A retrospective: York’s train station
Okay, so maybe “retrospective” is a bit of a grandiose title for what this post really is: leftovers. Really, really old leftovers. You see, about a year ago we took a weekend trip up to Leeds and York, and when we got back we organized all our photos and started several blog posts about our trip. But we didn’t actually post all of them.
And since we’ve done nothing interesting for the past 2 months (other than WorkWorkWorkWork), I thought I’d go back and re-visit some of the older posts that never made it onto the internets. So here we are, with some stale and slightly out-of-date (much like the pasta I had for dinner last night) pictures from the train station in York.
I think the giant Welcome to York sign is nice, although I had to read a bit to understand the symbolism. Apparently the crossed keys of York represent the keys to heaven, as held by St Peter, its traditional gatekeeper. The York connection is that York Minster is dedicated to St Peter, its official name being the ‘Cathedral and Metropolitical Church of St Peter in York’. I don’t know what the hat on the top if for, or why there are five lions on the cross. Any ideas?
This is a shot of the exterior of the station, but not the front entrance. It was taken from the city walls looking down at the taxi stand (I think so, at least. It was a year ago. My memory is not so precise that I can remember exactly where I was standing when the shot was taken!) The current building was designed by architects Thomas Prosser and William Peachey, and opened in 1877. It originally had 13 tracks, and allowed for thru-traffic between London and Edinburgh. (Previously the trains had to go into York and then back out again.) There have been a number of changes to the building since it first opened, including adding a big hotel, resignaling the tracks, and renovations following damage during WWII.

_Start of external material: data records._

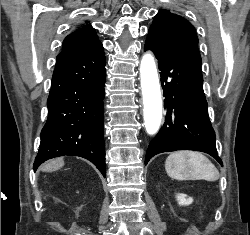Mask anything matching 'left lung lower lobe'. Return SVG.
Instances as JSON below:
<instances>
[{"label": "left lung lower lobe", "instance_id": "left-lung-lower-lobe-1", "mask_svg": "<svg viewBox=\"0 0 250 235\" xmlns=\"http://www.w3.org/2000/svg\"><path fill=\"white\" fill-rule=\"evenodd\" d=\"M148 49L158 60L167 113L147 149L145 164L162 152L195 150L208 153L223 165L208 117L198 46H164L147 38L144 50Z\"/></svg>", "mask_w": 250, "mask_h": 235}]
</instances>
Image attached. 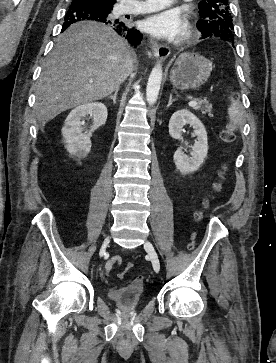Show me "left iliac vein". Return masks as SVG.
I'll list each match as a JSON object with an SVG mask.
<instances>
[{
    "instance_id": "4c4485c4",
    "label": "left iliac vein",
    "mask_w": 276,
    "mask_h": 363,
    "mask_svg": "<svg viewBox=\"0 0 276 363\" xmlns=\"http://www.w3.org/2000/svg\"><path fill=\"white\" fill-rule=\"evenodd\" d=\"M144 248H145V250L147 251V253H148L149 257H150V260L152 262L154 270L156 272H159V270H160V261H159L158 255H157L153 245L149 241H146L145 244H144Z\"/></svg>"
}]
</instances>
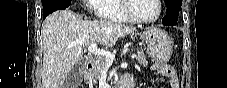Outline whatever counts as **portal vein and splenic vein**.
Segmentation results:
<instances>
[{
  "instance_id": "obj_1",
  "label": "portal vein and splenic vein",
  "mask_w": 227,
  "mask_h": 88,
  "mask_svg": "<svg viewBox=\"0 0 227 88\" xmlns=\"http://www.w3.org/2000/svg\"><path fill=\"white\" fill-rule=\"evenodd\" d=\"M87 49L89 53H92L96 56L105 57L108 65H111L115 60V55L113 53L106 50L98 49V45L96 43L89 45ZM136 57H137L136 54H132L131 56L132 59H135Z\"/></svg>"
}]
</instances>
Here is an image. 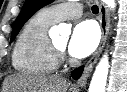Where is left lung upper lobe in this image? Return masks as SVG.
Masks as SVG:
<instances>
[{
	"label": "left lung upper lobe",
	"mask_w": 127,
	"mask_h": 92,
	"mask_svg": "<svg viewBox=\"0 0 127 92\" xmlns=\"http://www.w3.org/2000/svg\"><path fill=\"white\" fill-rule=\"evenodd\" d=\"M53 0H26L20 14L18 15L11 35V42L19 33L25 22L40 8L51 3Z\"/></svg>",
	"instance_id": "left-lung-upper-lobe-1"
}]
</instances>
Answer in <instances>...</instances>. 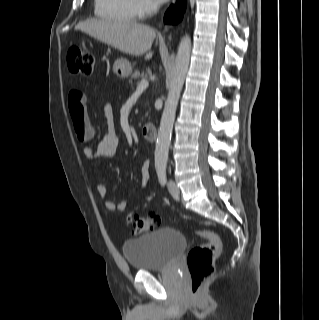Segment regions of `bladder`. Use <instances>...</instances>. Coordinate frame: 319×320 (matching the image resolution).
Returning <instances> with one entry per match:
<instances>
[{"label": "bladder", "instance_id": "obj_1", "mask_svg": "<svg viewBox=\"0 0 319 320\" xmlns=\"http://www.w3.org/2000/svg\"><path fill=\"white\" fill-rule=\"evenodd\" d=\"M188 247L187 237L173 228H158L123 243L124 256L136 271L170 268Z\"/></svg>", "mask_w": 319, "mask_h": 320}]
</instances>
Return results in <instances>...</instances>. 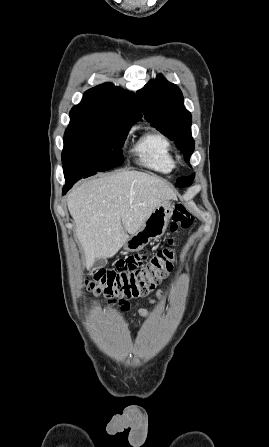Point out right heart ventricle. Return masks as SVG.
<instances>
[{
	"label": "right heart ventricle",
	"instance_id": "obj_1",
	"mask_svg": "<svg viewBox=\"0 0 269 447\" xmlns=\"http://www.w3.org/2000/svg\"><path fill=\"white\" fill-rule=\"evenodd\" d=\"M138 162L154 171L169 173L175 168V159L169 139L161 132L146 135L135 145Z\"/></svg>",
	"mask_w": 269,
	"mask_h": 447
}]
</instances>
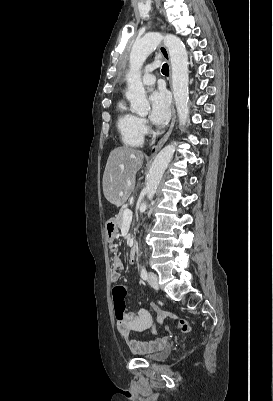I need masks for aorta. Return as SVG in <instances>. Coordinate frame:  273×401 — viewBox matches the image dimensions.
I'll use <instances>...</instances> for the list:
<instances>
[{"mask_svg": "<svg viewBox=\"0 0 273 401\" xmlns=\"http://www.w3.org/2000/svg\"><path fill=\"white\" fill-rule=\"evenodd\" d=\"M163 41L170 55L172 68V86L179 125L184 127L189 121V72L188 55L183 42L175 35L162 36L149 33L136 41L130 53V70L127 74L128 90L126 97L130 101L131 111L146 115L150 109L145 89L141 81V68L147 57ZM176 142L164 147L154 158L146 177L145 192L149 200L153 199L161 178L170 163L176 148Z\"/></svg>", "mask_w": 273, "mask_h": 401, "instance_id": "aorta-1", "label": "aorta"}]
</instances>
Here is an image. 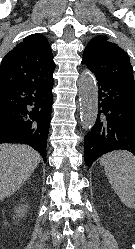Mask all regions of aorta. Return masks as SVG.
Masks as SVG:
<instances>
[{"label":"aorta","mask_w":135,"mask_h":249,"mask_svg":"<svg viewBox=\"0 0 135 249\" xmlns=\"http://www.w3.org/2000/svg\"><path fill=\"white\" fill-rule=\"evenodd\" d=\"M79 100L81 122L84 129H91L98 114V90L95 77L88 70H84L79 78Z\"/></svg>","instance_id":"1"}]
</instances>
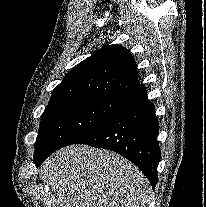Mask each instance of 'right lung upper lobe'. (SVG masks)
Listing matches in <instances>:
<instances>
[{
	"mask_svg": "<svg viewBox=\"0 0 206 207\" xmlns=\"http://www.w3.org/2000/svg\"><path fill=\"white\" fill-rule=\"evenodd\" d=\"M139 85L133 56L108 45L76 65L54 89L50 102L92 96H127Z\"/></svg>",
	"mask_w": 206,
	"mask_h": 207,
	"instance_id": "right-lung-upper-lobe-1",
	"label": "right lung upper lobe"
}]
</instances>
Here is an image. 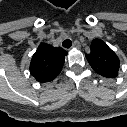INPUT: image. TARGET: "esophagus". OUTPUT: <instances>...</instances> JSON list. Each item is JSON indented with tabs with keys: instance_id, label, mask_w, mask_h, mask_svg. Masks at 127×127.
Returning a JSON list of instances; mask_svg holds the SVG:
<instances>
[{
	"instance_id": "34e87169",
	"label": "esophagus",
	"mask_w": 127,
	"mask_h": 127,
	"mask_svg": "<svg viewBox=\"0 0 127 127\" xmlns=\"http://www.w3.org/2000/svg\"><path fill=\"white\" fill-rule=\"evenodd\" d=\"M72 46L79 47V46H80L79 41L75 40V41L73 42Z\"/></svg>"
}]
</instances>
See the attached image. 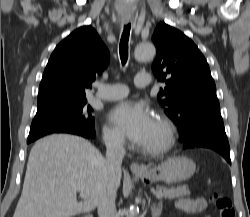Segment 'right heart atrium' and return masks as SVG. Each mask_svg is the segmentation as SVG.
Returning <instances> with one entry per match:
<instances>
[{"instance_id": "obj_1", "label": "right heart atrium", "mask_w": 250, "mask_h": 217, "mask_svg": "<svg viewBox=\"0 0 250 217\" xmlns=\"http://www.w3.org/2000/svg\"><path fill=\"white\" fill-rule=\"evenodd\" d=\"M103 139L109 147L123 148L125 146L124 135L116 128L110 126L103 127Z\"/></svg>"}]
</instances>
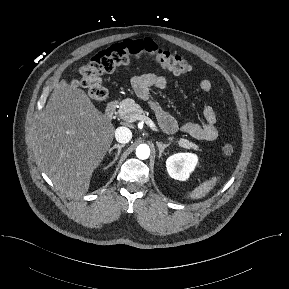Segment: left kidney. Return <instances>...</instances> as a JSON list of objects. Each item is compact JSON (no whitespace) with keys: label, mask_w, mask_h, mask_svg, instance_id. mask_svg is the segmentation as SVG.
<instances>
[{"label":"left kidney","mask_w":289,"mask_h":289,"mask_svg":"<svg viewBox=\"0 0 289 289\" xmlns=\"http://www.w3.org/2000/svg\"><path fill=\"white\" fill-rule=\"evenodd\" d=\"M198 163V157L192 153H177L166 160L168 174L180 181L189 178L190 173L194 171Z\"/></svg>","instance_id":"5707ae66"}]
</instances>
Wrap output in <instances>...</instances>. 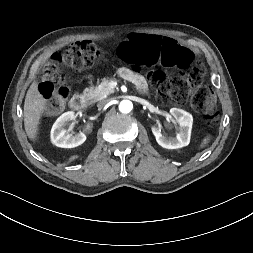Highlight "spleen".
I'll return each instance as SVG.
<instances>
[{
    "instance_id": "spleen-1",
    "label": "spleen",
    "mask_w": 253,
    "mask_h": 253,
    "mask_svg": "<svg viewBox=\"0 0 253 253\" xmlns=\"http://www.w3.org/2000/svg\"><path fill=\"white\" fill-rule=\"evenodd\" d=\"M208 142H209V138H205V139L202 141V143H201V145H200V148H204V147L207 145Z\"/></svg>"
}]
</instances>
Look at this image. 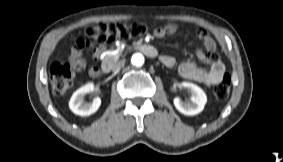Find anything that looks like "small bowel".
Returning <instances> with one entry per match:
<instances>
[{
  "instance_id": "1",
  "label": "small bowel",
  "mask_w": 283,
  "mask_h": 162,
  "mask_svg": "<svg viewBox=\"0 0 283 162\" xmlns=\"http://www.w3.org/2000/svg\"><path fill=\"white\" fill-rule=\"evenodd\" d=\"M177 31L175 24H168L164 27H158L154 30V35L162 38L166 35L174 34ZM199 37L202 39L205 50L199 49L196 52L197 58L209 65L208 69L199 67L194 62H183L179 66V74L190 80L203 83L208 86L218 84L225 75V66L223 62L214 56L216 43L214 39L204 30L199 32ZM84 48H92V55L94 58L106 57L107 51L103 45L93 47V44L86 39L79 38L71 47L69 55V63L73 69L81 71L86 67V61L83 57L82 51ZM161 61L168 67L175 64V59L169 55H163ZM91 78H100L103 75V70L100 67L91 66L88 69Z\"/></svg>"
}]
</instances>
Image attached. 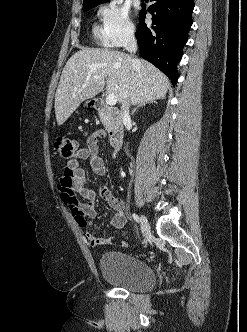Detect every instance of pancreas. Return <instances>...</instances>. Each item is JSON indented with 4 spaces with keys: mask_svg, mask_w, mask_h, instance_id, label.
Segmentation results:
<instances>
[{
    "mask_svg": "<svg viewBox=\"0 0 247 332\" xmlns=\"http://www.w3.org/2000/svg\"><path fill=\"white\" fill-rule=\"evenodd\" d=\"M99 116L104 127L109 131L111 129V121L107 118V116L104 113H99Z\"/></svg>",
    "mask_w": 247,
    "mask_h": 332,
    "instance_id": "1",
    "label": "pancreas"
}]
</instances>
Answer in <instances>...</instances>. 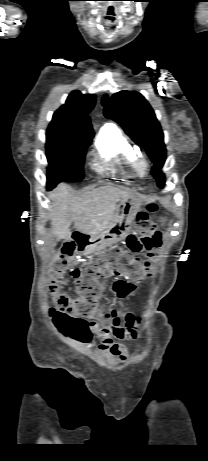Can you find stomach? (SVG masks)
<instances>
[{
    "label": "stomach",
    "instance_id": "0dacf381",
    "mask_svg": "<svg viewBox=\"0 0 208 461\" xmlns=\"http://www.w3.org/2000/svg\"><path fill=\"white\" fill-rule=\"evenodd\" d=\"M140 205L131 198H121L114 219L102 233L91 236L84 253H91L124 240L135 223Z\"/></svg>",
    "mask_w": 208,
    "mask_h": 461
}]
</instances>
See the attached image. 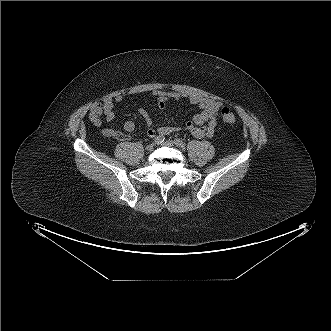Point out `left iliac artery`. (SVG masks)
I'll list each match as a JSON object with an SVG mask.
<instances>
[{"label":"left iliac artery","mask_w":331,"mask_h":331,"mask_svg":"<svg viewBox=\"0 0 331 331\" xmlns=\"http://www.w3.org/2000/svg\"><path fill=\"white\" fill-rule=\"evenodd\" d=\"M174 142H175V144H176L177 146H179V147H184V142H183L181 139L176 138V139L174 140Z\"/></svg>","instance_id":"obj_1"}]
</instances>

Almost all of the tracks are underneath the large glass ceiling, except for tracks 9, 10 and 11, which are found adjacent and are accessed by a long stair and crosswalk. (If I recall correctly, we were a bit confused as to where these tracks were located – they could use a bit of help on their signage!)
Since we were only in York for the day, we booked an evening train heading home. I think we were supposed to be on the 8:30 train or so, but we were probably ready to leave a good hour before that. But it’s always fun people-watching at a train station, and with a pint in hand from the local pub the time went quickly. Soon enough we were on our way back to London!
And that is about all I have to say for the York train station. Perhaps it wasn’t worth it to go back and post these pictures, but since I’ve got bupkis else to blog about right now, it’s better than nothing. I promise lots of exciting blogs in the near future, as we have a little trip planned up to Blackpool, and then in just a few short weeks we’ll be in Japan!